L'organe suisse d'Amnesty International s’inquiète, après le mouvement de soutien à la flottille pour Gaza, ce jeudi soir 2 octobre au centre-ville de Genève. La raison? L'usage «de plusieurs armes à létalité réduite (gaz lacrymogène, matraques, canons à eau, flashballs) lors de la manifestation pacifique spontanée».
Comme à Lausanne il y a deux semaines, l'ONG dédiée aux droits humains demande une «enquête immédiate, indépendante et impartiale» sur l'intervention policière. Amnesty appelle aussi les autorités «à garantir le droit de manifester».
«Les multiples témoignages recueillis par Amnesty International, y compris concernant des enfants et des personnes âgées touchés par ce gaz, sont très préoccupants», s'inquiète Anita Goh responsable de la question du droit de manifester pour l'ONG.
Cinq policiers blessés
Paru ce vendredi, le communiqué s'étonne du timing des décisions. Mercredi, le Conseil administratif a fait part de son inquiétude quant au sort des participants à la flottille – parmi lesquels l'ex-maire de Genève Rémy Pagani. Et jeudi, «du gaz lacrymogène se propageait dans le centre-ville pendant une manifestation spontanée pacifique en faveur de cette flottille».
Pacifique, ce n'est pas l'avis de la police cantonale, qui annonce recenser cinq blessés dans ses rangs et avoir procédé à une interpellation. Les forces de l'ordre déplorent la présence de «150 black blocs» parmi les 3000 manifestants. Ces militants – décrits comme masqués, vêtus de noir et venus en découdre – sont accusés d'avoir «mis le feu à des pneus» et à des engins pyrotechniques, tenté de forcer le passage vers la rive gauche, ignoré «plusieurs sommations», brisé des vitrines ou encore jeté des cailloux sur les forces de l'ordre.

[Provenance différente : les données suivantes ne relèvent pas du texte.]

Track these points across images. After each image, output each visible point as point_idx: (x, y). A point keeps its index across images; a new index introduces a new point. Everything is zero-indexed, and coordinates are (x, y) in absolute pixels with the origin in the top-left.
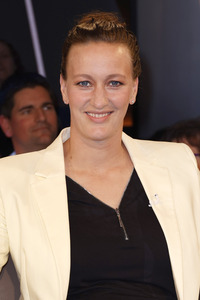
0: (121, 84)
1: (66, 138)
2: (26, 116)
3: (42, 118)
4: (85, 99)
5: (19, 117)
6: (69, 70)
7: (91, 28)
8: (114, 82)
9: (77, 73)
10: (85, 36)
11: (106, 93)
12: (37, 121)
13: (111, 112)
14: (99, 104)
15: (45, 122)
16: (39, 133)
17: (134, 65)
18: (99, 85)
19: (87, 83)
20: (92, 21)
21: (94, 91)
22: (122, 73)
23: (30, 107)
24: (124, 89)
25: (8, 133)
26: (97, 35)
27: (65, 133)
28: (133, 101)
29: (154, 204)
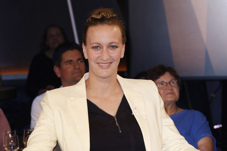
0: (116, 47)
1: (87, 78)
2: (68, 66)
3: (77, 67)
4: (97, 56)
5: (65, 66)
6: (88, 40)
7: (99, 17)
8: (113, 46)
9: (92, 42)
10: (96, 22)
11: (108, 52)
12: (75, 68)
13: (111, 63)
14: (105, 59)
15: (79, 69)
16: (76, 75)
17: (123, 36)
18: (105, 48)
19: (98, 47)
20: (99, 13)
21: (102, 51)
22: (117, 41)
23: (71, 61)
24: (118, 50)
25: (59, 75)
26: (103, 21)
27: (86, 76)
28: (122, 56)
29: (135, 113)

«Aucune sommation», selon des manifestants
Ces actions auraient «nécessité l’usage de la contrainte, dans le respect des précautions requises». Mais plusieurs manifestants témoignent de leur désaccord quant à la version de la police. «Il n'y a eu aucune sommation», témoigne Loris* au sujet d'un premier moment chaud survenu au Pont du Mont-Blanc, entre les deux rives de Genève. Une séquence que la police décrit ainsi: «Après sommations, la police a fait usage de moyens de contrainte visant à les repousser en direction de la rive droite.»
Le jeune Genevois, qui se décrit comme un manifestant pacifique qui s'est retrouvé à l'avant du cortège, raconte: «Je discutais tranquillement sur le pont, jusqu'à ce qu'une capsule lacrymogène arrive à mes pieds sans aucune sommation. Ça a créé un gros mouvement de panique, tout le monde a essayé de reculer en courant, sauf que le pont est très étroit. Nous étions les uns sur les autres, au milieu du nuage irrespirable. C'était la panique. Heureusement, des habitués des manifs ont pu rejeter les capsules.»

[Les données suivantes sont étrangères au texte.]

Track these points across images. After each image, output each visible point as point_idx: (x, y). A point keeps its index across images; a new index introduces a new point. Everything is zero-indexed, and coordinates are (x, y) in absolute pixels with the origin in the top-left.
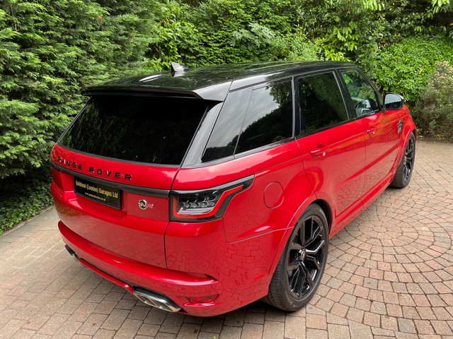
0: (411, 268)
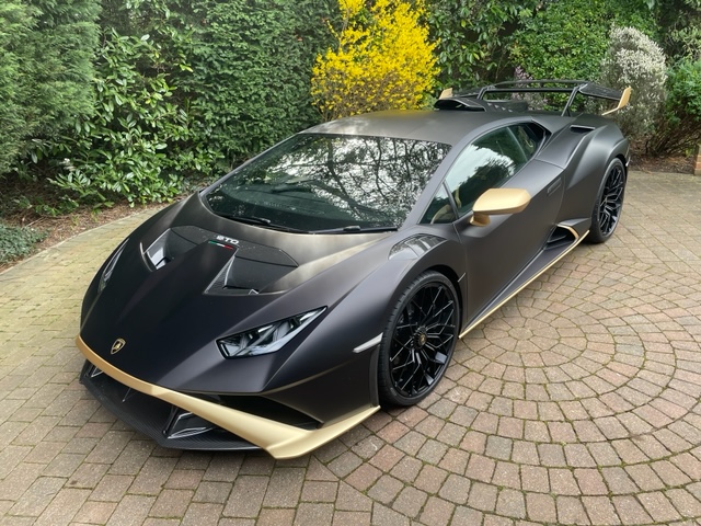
0: (574, 412)
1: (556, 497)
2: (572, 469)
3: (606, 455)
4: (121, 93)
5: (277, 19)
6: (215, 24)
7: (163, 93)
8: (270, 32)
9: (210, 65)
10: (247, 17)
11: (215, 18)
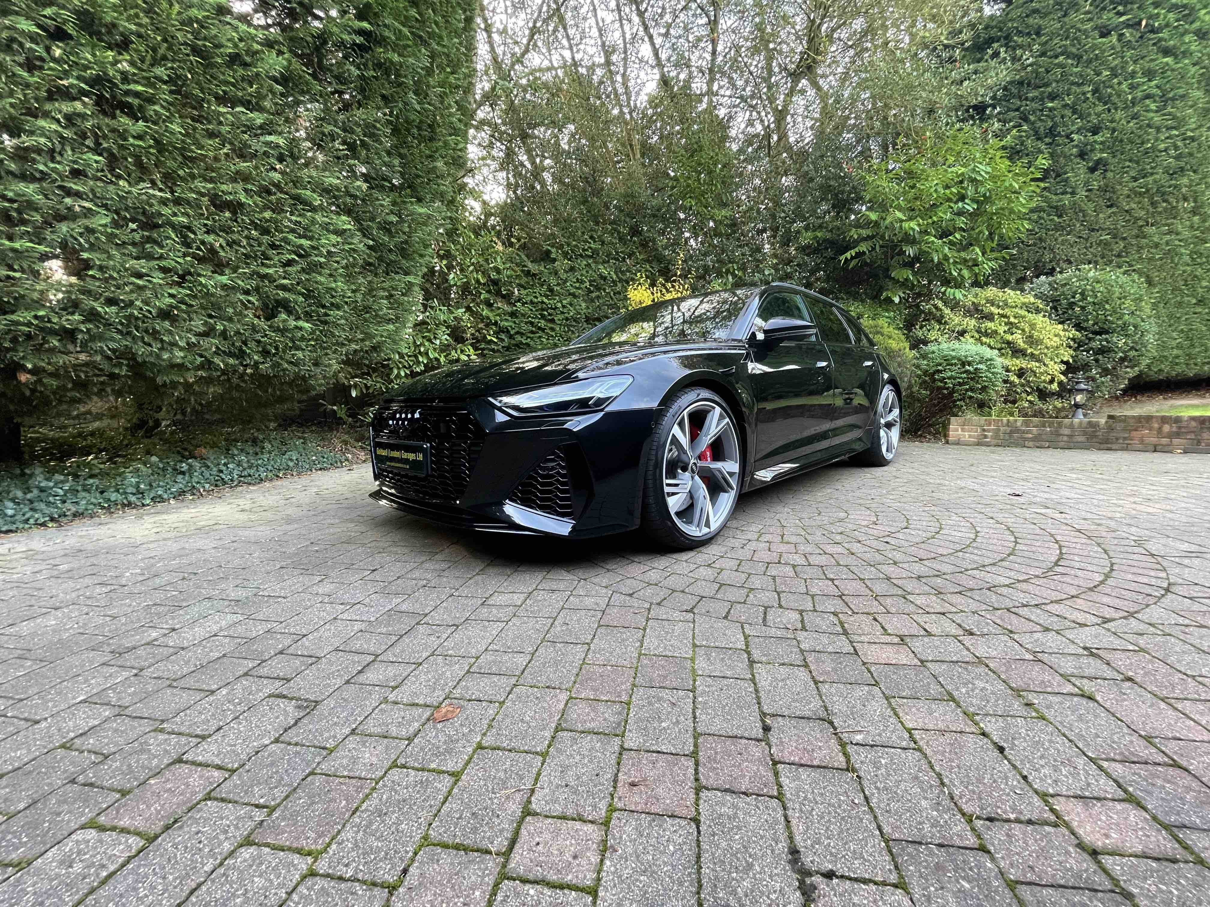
1: (813, 596)
2: (832, 580)
3: (868, 573)
4: (435, 349)
5: (571, 305)
6: (518, 304)
7: (468, 356)
8: (562, 313)
9: (511, 337)
10: (546, 300)
11: (519, 301)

Le témoignage d'Emilie*, une militante de 28 ans, concorde: «Aucune sommation n’a été prononcée, la police n’a aucunement tenté de communiquer avec nous.» Cette dernière était également présente lors d'une «seconde phase», à la gare de Genève. Une partie du cortège est entrée dans le bâtiment des CFF, jusqu'à se rendre sur les quais 5 et 6 – ce qui a bloqué la circulation normale des trains.
Sur les voies, selon la police, ce sont «des jets de ballast perpétrés sur les forces de l’ordre» qui ont «nécessité l’usage de la contrainte». Emilie répond que «certains manifestants ont lancé des pierres» afin de «forcer la police à arrêter» d'utiliser ses dispositifs, qui créaient «un mouvement de panique dangereux sur des rails de train». Cela aurait permis «de laisser les personnes encore sur les rails rejoindre la foule», selon la jeune femme.
Amnesty récolte des témoignages
Amnesty s'est prononcé sur la présence de groupes violents, nommés black bloc aussi bien par la police que par Emilie: «Si, au cours d’un tel rassemblement, des individus ont un comportement violent, ils doivent être séparés» des autres protestataires. Ceci afin de «les protéger» et de «leur permettre de poursuivre leur manifestation pacifique». Loris, quant à lui, confirme qu'il y avait «plein de gars habillés en noir et équipés de lunettes de plongée». S'agissait-il de black blocs? «Je n'en sais rien, répond le jeune homme. C'étaient surtout des gars qui ont l'habitude de se faire allumer la gueule.»
La police, elle, assure que «les manifestants pacifiques avaient de multiples opportunités de se déporter de quelques mètres et ainsi éviter d’être mêlés aux casseurs». L'ONG annonce continuer «d'étudier les faits» et de récolter des témoignages. «Les manifestations pacifiques spontanées doivent être protégées et facilitées par la police au même titre que toute autre manifestation pacifique, estime Anita Goh d'Amnesty. Le manque d’autorisation ne peut être un motif de blocage ou de dispersion.»